John Hill

Writer; Editor; Designer / United States /

John Hill’s Notable Books of 2013

1 book
Ben Katchor

A highlight of Metropolis magazine since 1998 has been Ben Katchor’s comic strips that grace the monthly’s back page. The funny and nostalgic stories describe our multifaceted relationships with the world of design, be it the implements we wield, the spaces we inhabit, or the cities we move through. The broad range of subjects parallels the concerns of Metropolis itself, making the relationship between the magazine and illustrator a fitting one.

This book collects 15 years worth of strips that capture Katchor’s amazing consistency in churning out pieces that draw us into a parallel world that resembles New York City but is made up of oddly named places and even odder characters. The strips also trace the magazine’s evolution over the same period, most overtly in “The Tragic History of the Oversized Magazines,” which takes up a two-page spread roughly in the center of the book (newer readers may not know it, but Metropolis used to be an impressive, tabloid-sized magazine), and in the way the comics change in size from beginning to end.

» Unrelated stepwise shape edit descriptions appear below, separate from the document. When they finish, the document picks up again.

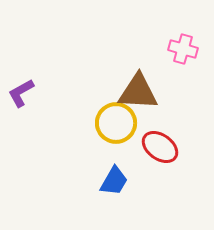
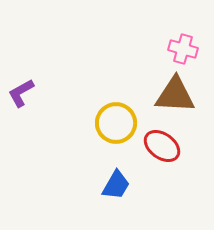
brown triangle: moved 37 px right, 3 px down
red ellipse: moved 2 px right, 1 px up
blue trapezoid: moved 2 px right, 4 px down
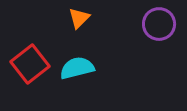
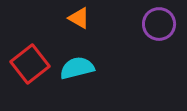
orange triangle: rotated 45 degrees counterclockwise
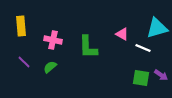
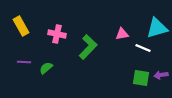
yellow rectangle: rotated 24 degrees counterclockwise
pink triangle: rotated 40 degrees counterclockwise
pink cross: moved 4 px right, 6 px up
green L-shape: rotated 135 degrees counterclockwise
purple line: rotated 40 degrees counterclockwise
green semicircle: moved 4 px left, 1 px down
purple arrow: rotated 136 degrees clockwise
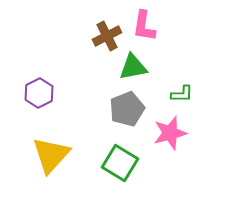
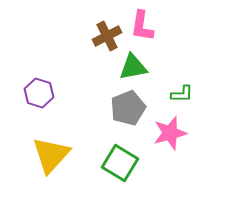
pink L-shape: moved 2 px left
purple hexagon: rotated 16 degrees counterclockwise
gray pentagon: moved 1 px right, 1 px up
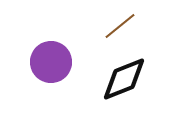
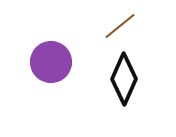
black diamond: rotated 45 degrees counterclockwise
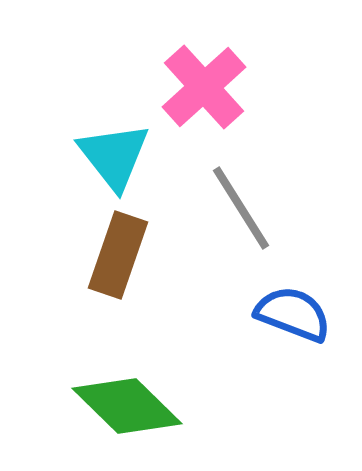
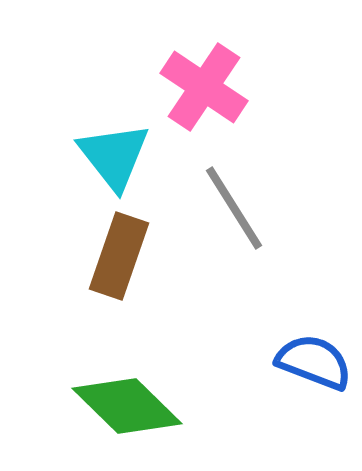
pink cross: rotated 14 degrees counterclockwise
gray line: moved 7 px left
brown rectangle: moved 1 px right, 1 px down
blue semicircle: moved 21 px right, 48 px down
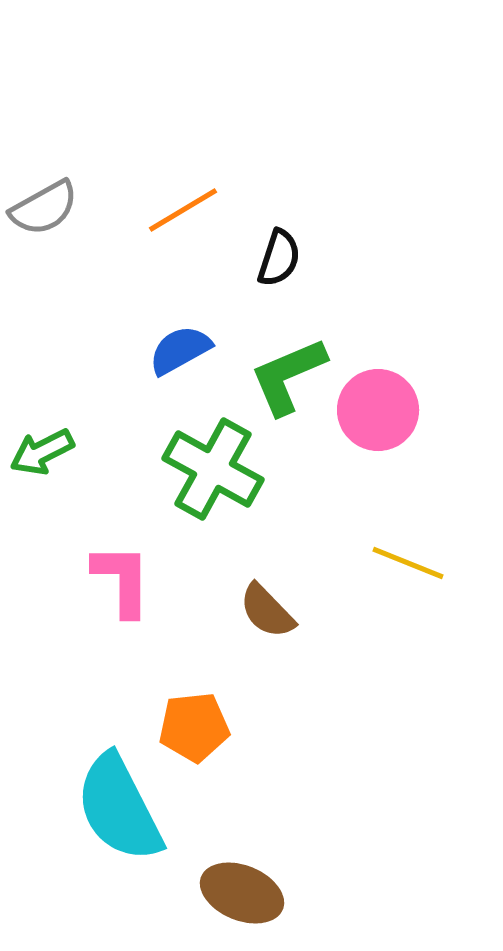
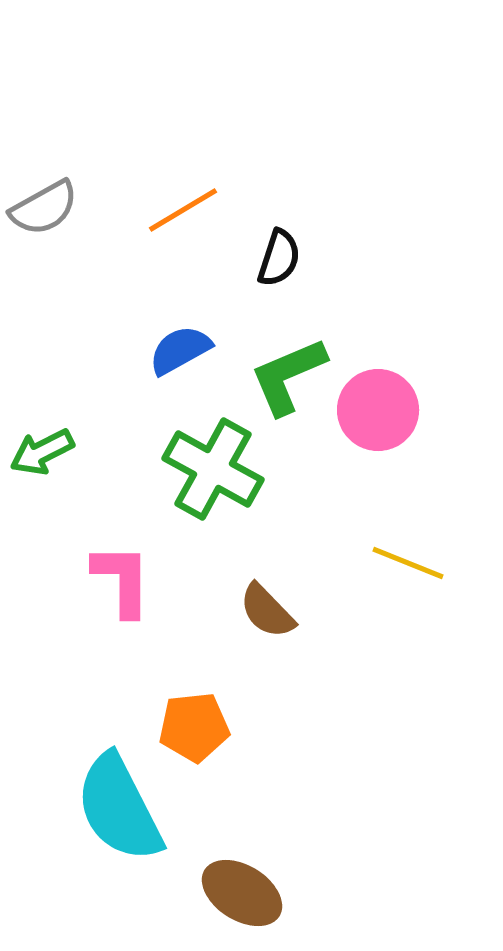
brown ellipse: rotated 10 degrees clockwise
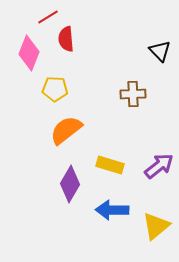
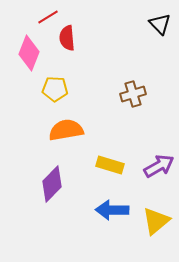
red semicircle: moved 1 px right, 1 px up
black triangle: moved 27 px up
brown cross: rotated 15 degrees counterclockwise
orange semicircle: rotated 28 degrees clockwise
purple arrow: rotated 8 degrees clockwise
purple diamond: moved 18 px left; rotated 15 degrees clockwise
yellow triangle: moved 5 px up
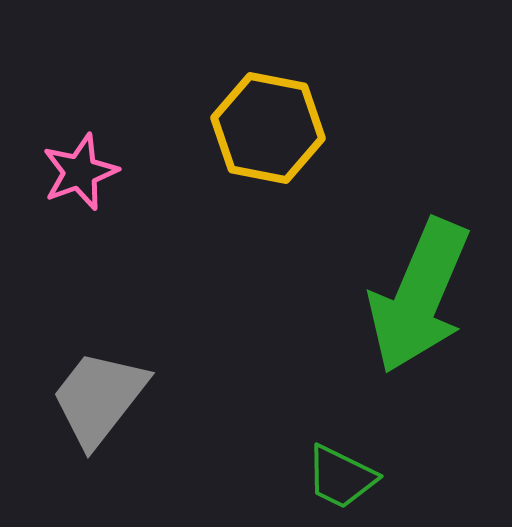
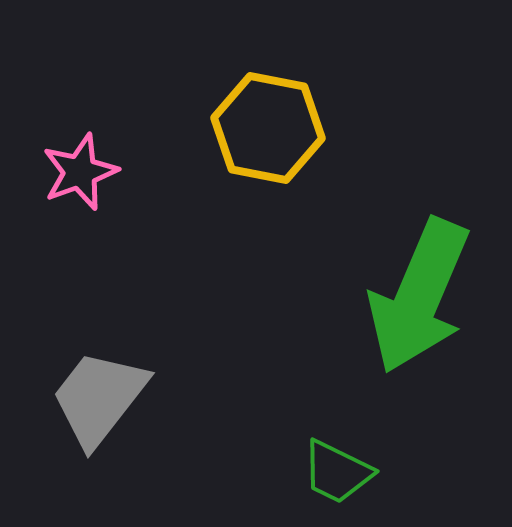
green trapezoid: moved 4 px left, 5 px up
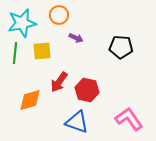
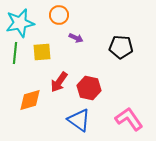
cyan star: moved 2 px left
yellow square: moved 1 px down
red hexagon: moved 2 px right, 2 px up
blue triangle: moved 2 px right, 2 px up; rotated 15 degrees clockwise
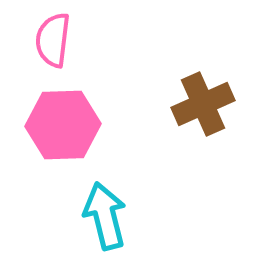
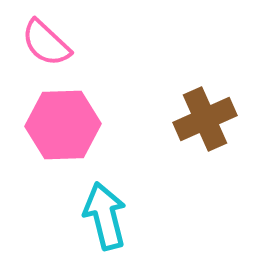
pink semicircle: moved 7 px left, 3 px down; rotated 54 degrees counterclockwise
brown cross: moved 2 px right, 15 px down
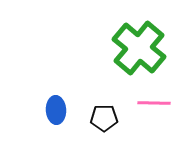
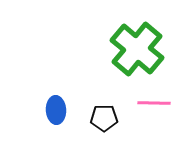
green cross: moved 2 px left, 1 px down
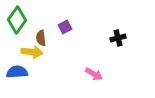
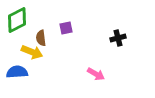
green diamond: rotated 28 degrees clockwise
purple square: moved 1 px right, 1 px down; rotated 16 degrees clockwise
yellow arrow: rotated 15 degrees clockwise
pink arrow: moved 2 px right
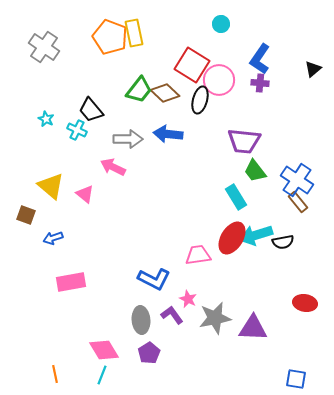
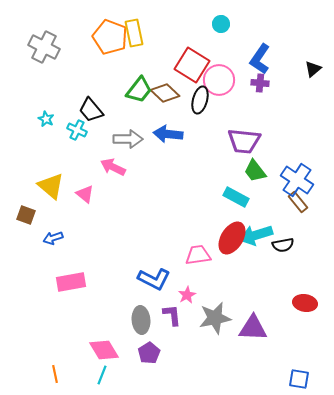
gray cross at (44, 47): rotated 8 degrees counterclockwise
cyan rectangle at (236, 197): rotated 30 degrees counterclockwise
black semicircle at (283, 242): moved 3 px down
pink star at (188, 299): moved 1 px left, 4 px up; rotated 18 degrees clockwise
purple L-shape at (172, 315): rotated 30 degrees clockwise
blue square at (296, 379): moved 3 px right
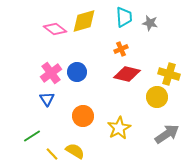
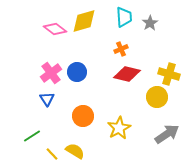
gray star: rotated 28 degrees clockwise
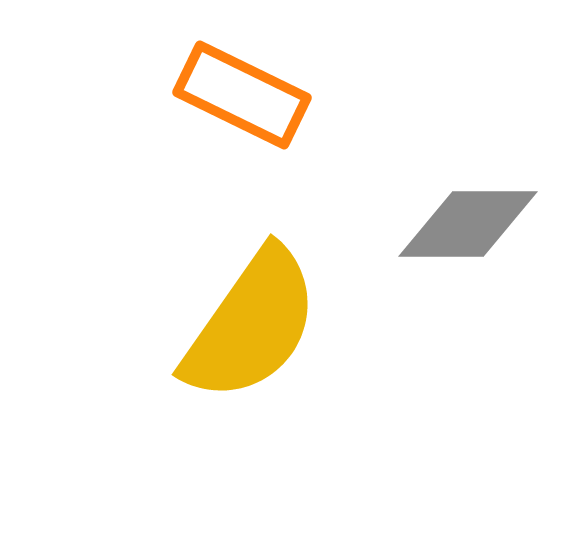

Without an introductory or any other essay to be found, the collection lets the strips stand on their own. And they do so extremely well, even though on repeated readings (in order or jumping around) most of the strips do reveal a structural and narrative logic. But to imbibe, in one place, stories about the design of a “new building ruined by the sound of the common wall light switch" and “boys wielding cheap bristle brushes and pails of 14-karat gold paint” roaming the streets to fulfill their “decorative impulse” on surfaces of neutral color, among many other memorable strips, is one of the greatest treats of 2013.